La dimension cachée, c’est celle du territoire de tout être vivant, animal ou humain, de l’espace nécessaire à son équilibre. Mais chez l’homme, cette dimension devient culturelle. Ainsi chaque civilisation a sa manière de concevoir […] les frontières de l’intimité.
De l’espace qui m’habite,
la place que je laisse à l’autre est somme toute brisée.
Je ne peux me connecter à toi au fil déroulant de tes publications Instagram.
La nature des choses n’est pas accessible via un post de Patagonia,
je n’ai pas accès à la montagne au travers l’écran de mon chromecast.
Il est impossible de traiter de proxémie sans tout d’abord aborder les grands concepts de l’anthropologue américain Edward T. Hall. Ce penseur nous à permis de mettre, pour une première fois, des divisions claires à cette notion de prime abord très humaine. Cette subdivision est intrinsèquement liée à l’antonyme de proxémie, soit distance. En effet, Hall traite de la distance publique, sociale, personnelle et finalement intime. En mettant au centre de ses réflexions une étude de la perception et de l’usage que l’homme entretient avec la spatialité, il nous permet d’appréhender le fait que ce concept de distance s’inscrive en dehors du champs de la conscience. Et que sa structuration, se rapportant au temps et à l’espace, soit principalement une forme embryonnaire de communication. Penseur influent, Edward T. Hall fut très important dans ce que nous nommons aujourd’hui les sciences de l’information et de la communication. À notre époque, et plus que jamais aujourd’hui, nous sommes conscients de la puissance des langages et des outils de communication, de ce qu’il est possible de faire avec ce concept autant pour rapprocher que pour éloigner. Mais que contrôlons-nous vraiment ?
Nous parlons ici d’éléments centraux cristallisés par des échanges physiques, verbaux ou conceptuels avec le tout qui nous entoure. Partant de ce constat, il est évident que l’homme et son environnement interagissent. Les différences de proximités sont notoires et peuvent être imaginées aisément par l’idée des bulles. Mais tout comme la performance en arts vivants au centre d’une foule, ou le sentiment de collégialité développé avec l’acteur au travers l’écran de cinéma, la nature des choses nous pousse à analyser ces paradigmes selon un code précis qui nous oriente soit vers le proche, soit vers le lointain.

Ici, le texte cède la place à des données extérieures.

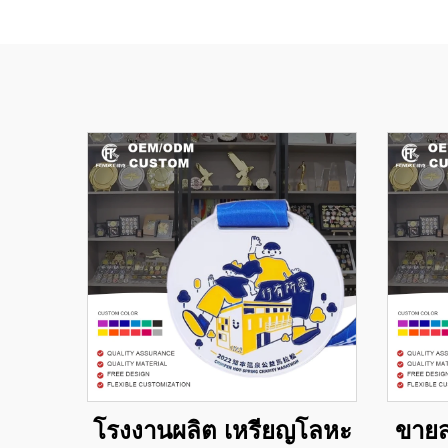
โรงงานผลิต เหรียญโลหะ
ขายส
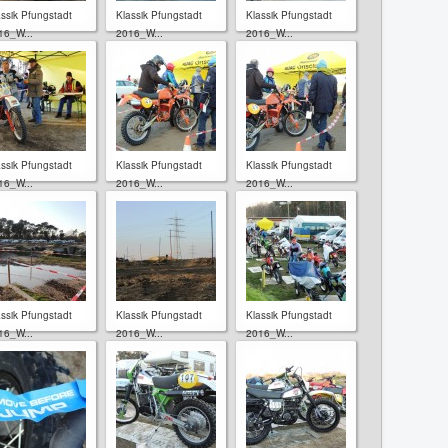
assik Pfungstadt
Klassik Pfungstadt
Klassik Pfungstadt
16_W...
2016_W...
2016_W...
assik Pfungstadt
Klassik Pfungstadt
Klassik Pfungstadt
16_W...
2016_W...
2016_W...
assik Pfungstadt
Klassik Pfungstadt
Klassik Pfungstadt
16_W...
2016_W...
2016_W...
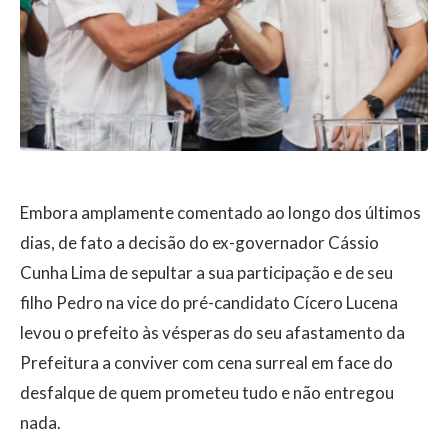
Embora amplamente comentado ao longo dos últimos
dias, de fato a decisão do ex-governador Cássio
Cunha Lima de sepultar a sua participação e de seu
filho Pedro na vice do pré-candidato Cícero Lucena
levou o prefeito às vésperas do seu afastamento da
Prefeitura a conviver com cena surreal em face do
desfalque de quem prometeu tudo e não entregou
nada.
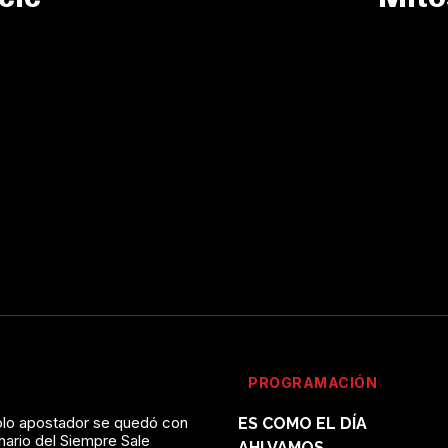
PROGRAMACIÓN
solo apostador se quedó con
ES COMO EL DÍA
onario del Siempre Sale
AHI VAMOS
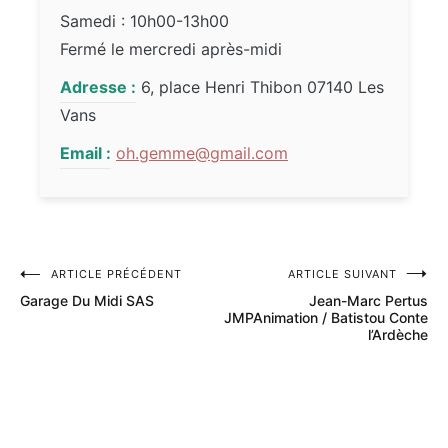
Samedi : 10h00-13h00
Fermé le mercredi après-midi
Adresse :
6, place Henri Thibon 07140 Les
Vans
Email :
oh.gemme@gmail.com
ARTICLE PRÉCÉDENT
ARTICLE SUIVANT
Navigation
Garage Du Midi SAS
Jean-Marc Pertus
de
JMPAnimation / Batistou Conte
l’Ardèche
l’article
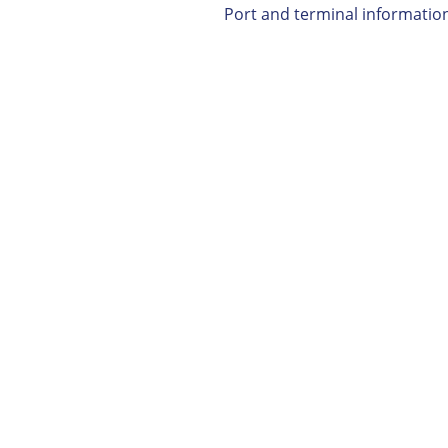
Port and terminal informatio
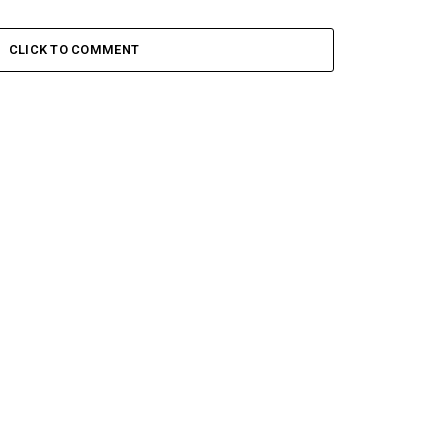
CLICK TO COMMENT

Comment être si proche en regard d’une photographie provenant d’un temps et d’un espace qui me sont étrangers, et paradoxalement avoir le sentiment d’être en suspension dans l’éternité d’un trou noir au contact de ma famille lors d’une soirée de jour de l’an ? Notre identité, et donc notre réalité, après cette introspection dans l’archéologie du soi, organise cet espace à partir d’un substrat que l’on pourrait nommer le territoire. Notre territoire ou notre bulle, comme il est convenu de le décrire ces temps-ci.
Il nous arrive à tous de ne plus réussir à partager l’expérience de ce territoire personnel tant le réel ressemble parfois à une fiction. Ainsi, des espaces virtuels limités émergent, par le biais du marketing, de la vidéo et de la photographie ; nous sommes aspirés par l’impression de proximité avec cet objet digne d’intérêt qui nous éloigne pourtant de notre but premier.
Mais qui s’occupe de cette gestion des individus, de leurs espaces et des distances entre les personnes ou les infrastructures numériques qu’ils investissent du bout des doigts à chaque minute ? Il est évident que tout ça s’inscrit en droite ligne dans le processus de la communication, mais nous pouvons désormais affirmer avec certitude que la puissance des langages est affaire de culture et de perception et que cette communication, peu importe sa nature, est au cœur du concept de proxémie. Si certains artistes savent en tirer de grandes choses et les exprimer dans leurs œuvres, ils ne sont certainement pas les seuls à en connaître les rouages. Et bien qu’ils en soient conscients, ont-ils vraiment le contrôle sur ce qui souvent nous dépasse tous ?
Pour ma part, l’effet boomerang de cette distanciation de mes bulles, perçue et/ou vécue, se traduit pas une impression de mélancolie permanente. Un sentiment d’automne en continu qui n’affecte pas ma volonté de connecter mes bulles aux autres hominidés, mais se reflète par une envie de créer des images et des sons contrastés. Cesser de l’admirer au travers la transcendance des filtres, et produire ma propre représentation formelle et expérimentée d’une nature altérée par la conscience de vivre à une époque trouble qui, ma foi, devra bientôt être acceptée comme étant notre nouvelle réalité.